> _Collected data entries_:
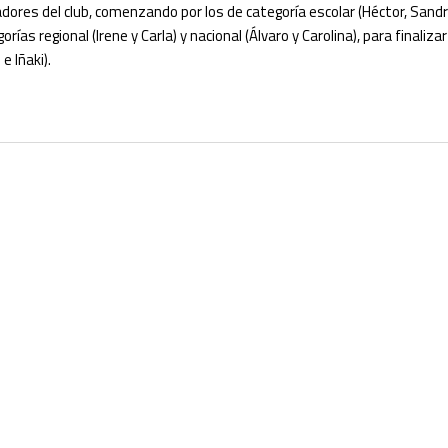
ores del club, comenzando por los de categoría escolar (Héctor, Sandra,
gorías regional (Irene y Carla) y nacional (Álvaro y Carolina), para final
e Iñaki).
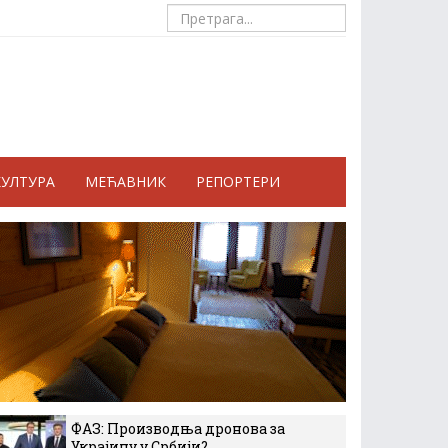
КУЛТУРА
МЕЋАВНИК
РЕПОРТЕРИ
ФАЗ: Производња дронова за
Украјину у Србији?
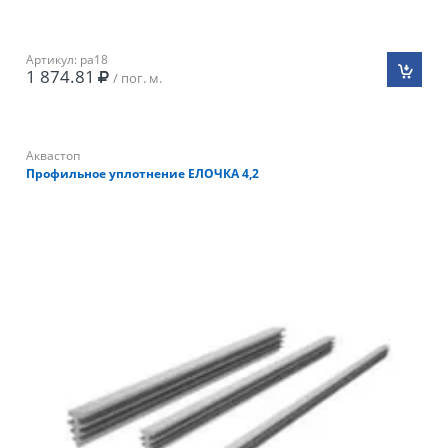
Артикул: pa18
1 874.81
/ пог. м.
Аквастоп
Профильное уплотнение ЕЛОЧКА 4,2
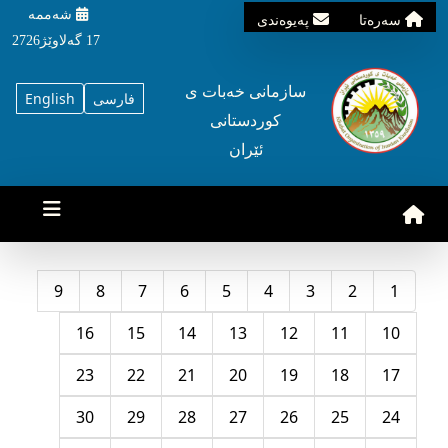
شه‌ممه‌
سه‌ره‌تا
په‌یوه‌ندی
17 گه‌لاوێژ2726
سازمانی خه‌بات ی
فارسی
English
کوردستانی
ئێران
9
8
7
6
5
4
3
2
1
16
15
14
13
12
11
10
23
22
21
20
19
18
17
30
29
28
27
26
25
24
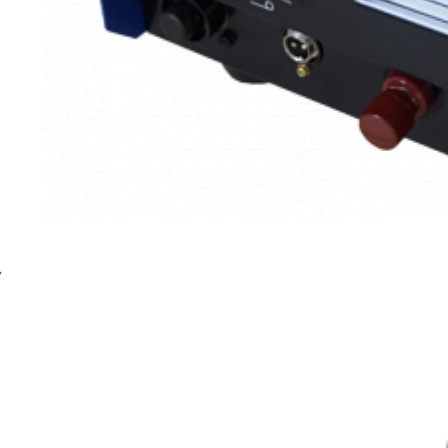
Установка плазменной резки BRIMA CUT-120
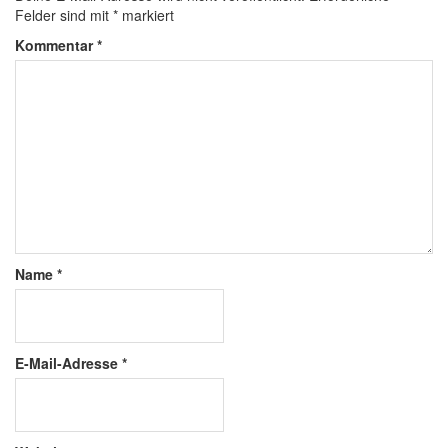
Felder sind mit
*
markiert
Kommentar
*
Name
*
E-Mail-Adresse
*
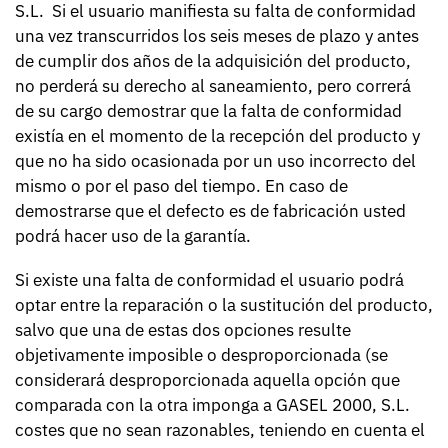
S.L. Si el usuario manifiesta su falta de conformidad
una vez transcurridos los seis meses de plazo y antes
de cumplir dos años de la adquisición del producto,
no perderá su derecho al saneamiento, pero correrá
de su cargo demostrar que la falta de conformidad
existía en el momento de la recepción del producto y
que no ha sido ocasionada por un uso incorrecto del
mismo o por el paso del tiempo. En caso de
demostrarse que el defecto es de fabricación usted
podrá hacer uso de la garantía.
Si existe una falta de conformidad el usuario podrá
optar entre la reparación o la sustitución del producto,
salvo que una de estas dos opciones resulte
objetivamente imposible o desproporcionada (se
considerará desproporcionada aquella opción que
comparada con la otra imponga a GASEL 2000, S.L.
costes que no sean razonables, teniendo en cuenta el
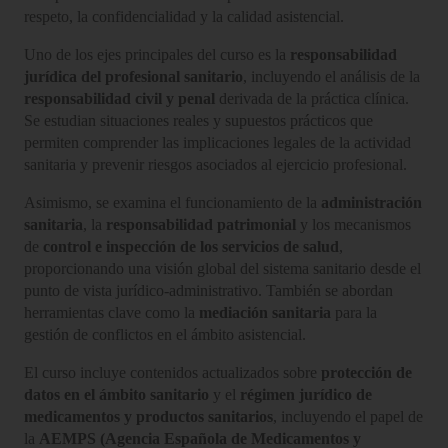
respeto, la confidencialidad y la calidad asistencial.
Uno de los ejes principales del curso es la
responsabilidad
jurídica del profesional sanitario
, incluyendo el análisis de la
responsabilidad civil y penal
derivada de la práctica clínica.
Se estudian situaciones reales y supuestos prácticos que
permiten comprender las implicaciones legales de la actividad
sanitaria y prevenir riesgos asociados al ejercicio profesional.
Asimismo, se examina el funcionamiento de la
administración
sanitaria
, la
responsabilidad patrimonial
y los mecanismos
de
control e inspección de los servicios de salud
,
proporcionando una visión global del sistema sanitario desde el
punto de vista jurídico-administrativo. También se abordan
herramientas clave como la
mediación sanitaria
para la
gestión de conflictos en el ámbito asistencial.
El curso incluye contenidos actualizados sobre
protección de
datos en el ámbito sanitario
y el
régimen jurídico de
medicamentos y productos sanitarios
, incluyendo el papel de
la
AEMPS (Agencia Española de Medicamentos y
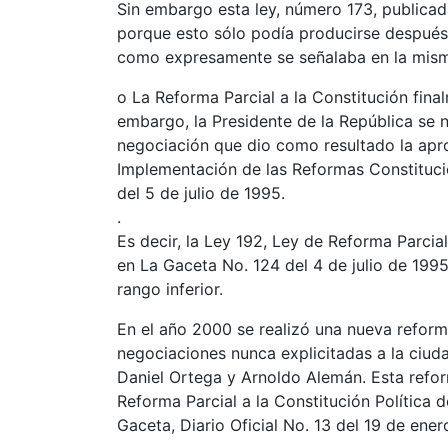
Sin embargo esta ley, número 173, publicad
porque esto sólo podía producirse después d
como expresamente se señalaba en la mis
o La Reforma Parcial a la Constitución final
embargo, la Presidente de la República se 
negociación que dio como resultado la apr
Implementación de las Reformas Constitucio
del 5 de julio de 1995.
.
Es decir, la Ley 192, Ley de Reforma Parcial
en La Gaceta No. 124 del 4 de julio de 1995
rango inferior.
En el año 2000 se realizó una nueva reform
negociaciones nunca explicitadas a la ciud
Daniel Ortega y Arnoldo Alemán. Esta refo
Reforma Parcial a la Constitución Política 
Gaceta, Diario Oficial No. 13 del 19 de ene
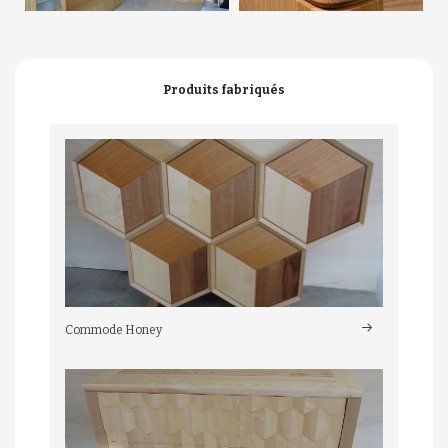
Produits fabriqués
Commode Honey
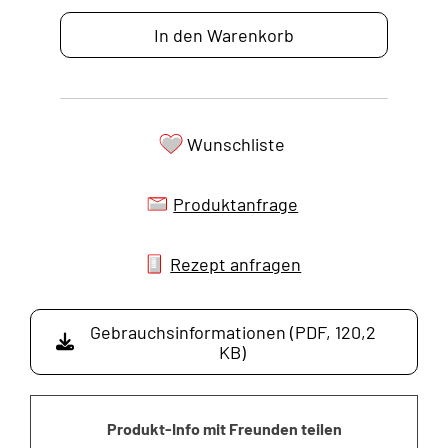
In den Warenkorb
Wunschliste
Produktanfrage
Rezept anfragen
Gebrauchsinformationen (PDF, 120,2
KB)
Produkt-Info mit Freunden teilen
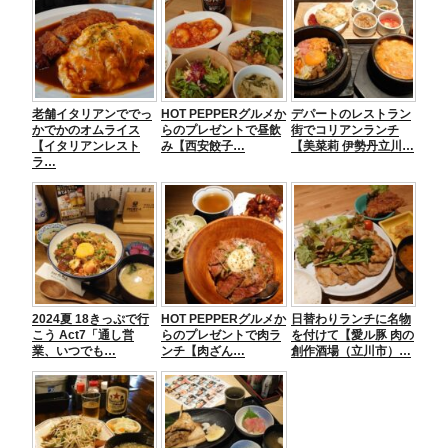
e
er
n
e
b
a
n
o
g
o
er
老舗イタリアンででっ
HOT PEPPERグルメか
デパートのレストラン
k
かでかのオムライス
らのプレゼントで昼飲
街でコリアンランチ
【イタリアンレスト
み【西安餃子…
【美菜莉 伊勢丹立川…
ラ…
2024夏 18きっぷで行
HOT PEPPERグルメか
日替わりランチに名物
こう Act7「通し営
らのプレゼントで肉ラ
を付けて【愛ル豚 肉の
業、いつでも…
ンチ【肉ざん…
創作酒場（立川市）…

> _JOB ITEM_: Out of the records above, return only the lines from the one with "herramientas clave como la" through the one with "2024夏 18きっぷで行", exactly, and none of the pictures.

> _WRITTEN SOLUTION_:
herramientas clave como la
mediación sanitaria
para la
gestión de conflictos en el ámbito asistencial.
El curso incluye contenidos actualizados sobre
protección de
datos en el ámbito sanitario
y el
régimen jurídico de
medicamentos y productos sanitarios
, incluyendo el papel de
la
AEMPS (Agencia Española de Medicamentos y
Sin embargo esta ley, número 173, publicad
porque esto sólo podía producirse después d
como expresamente se señalaba en la mis
o La Reforma Parcial a la Constitución final
embargo, la Presidente de la República se 
negociación que dio como resultado la apr
Implementación de las Reformas Constitucio
del 5 de julio de 1995.
.
Es decir, la Ley 192, Ley de Reforma Parcial
en La Gaceta No. 124 del 4 de julio de 1995
rango inferior.
En el año 2000 se realizó una nueva reform
negociaciones nunca explicitadas a la ciud
Daniel Ortega y Arnoldo Alemán. Esta refo
Reforma Parcial a la Constitución Política 
Gaceta, Diario Oficial No. 13 del 19 de ene
Produits fabriqués
Commode Honey
In den Warenkorb
Wunschliste
Produktanfrage
Rezept anfragen
Gebrauchsinformationen (PDF, 120,2
KB)
Produkt-Info mit Freunden teilen
e
er
n
e
b
a
n
o
g
o
er
老舗イタリアンででっ
HOT PEPPERグルメか
デパートのレストラン
k
かでかのオムライス
らのプレゼントで昼飲
街でコリアンランチ
【イタリアンレスト
み【西安餃子…
【美菜莉 伊勢丹立川…
ラ…
2024夏 18きっぷで行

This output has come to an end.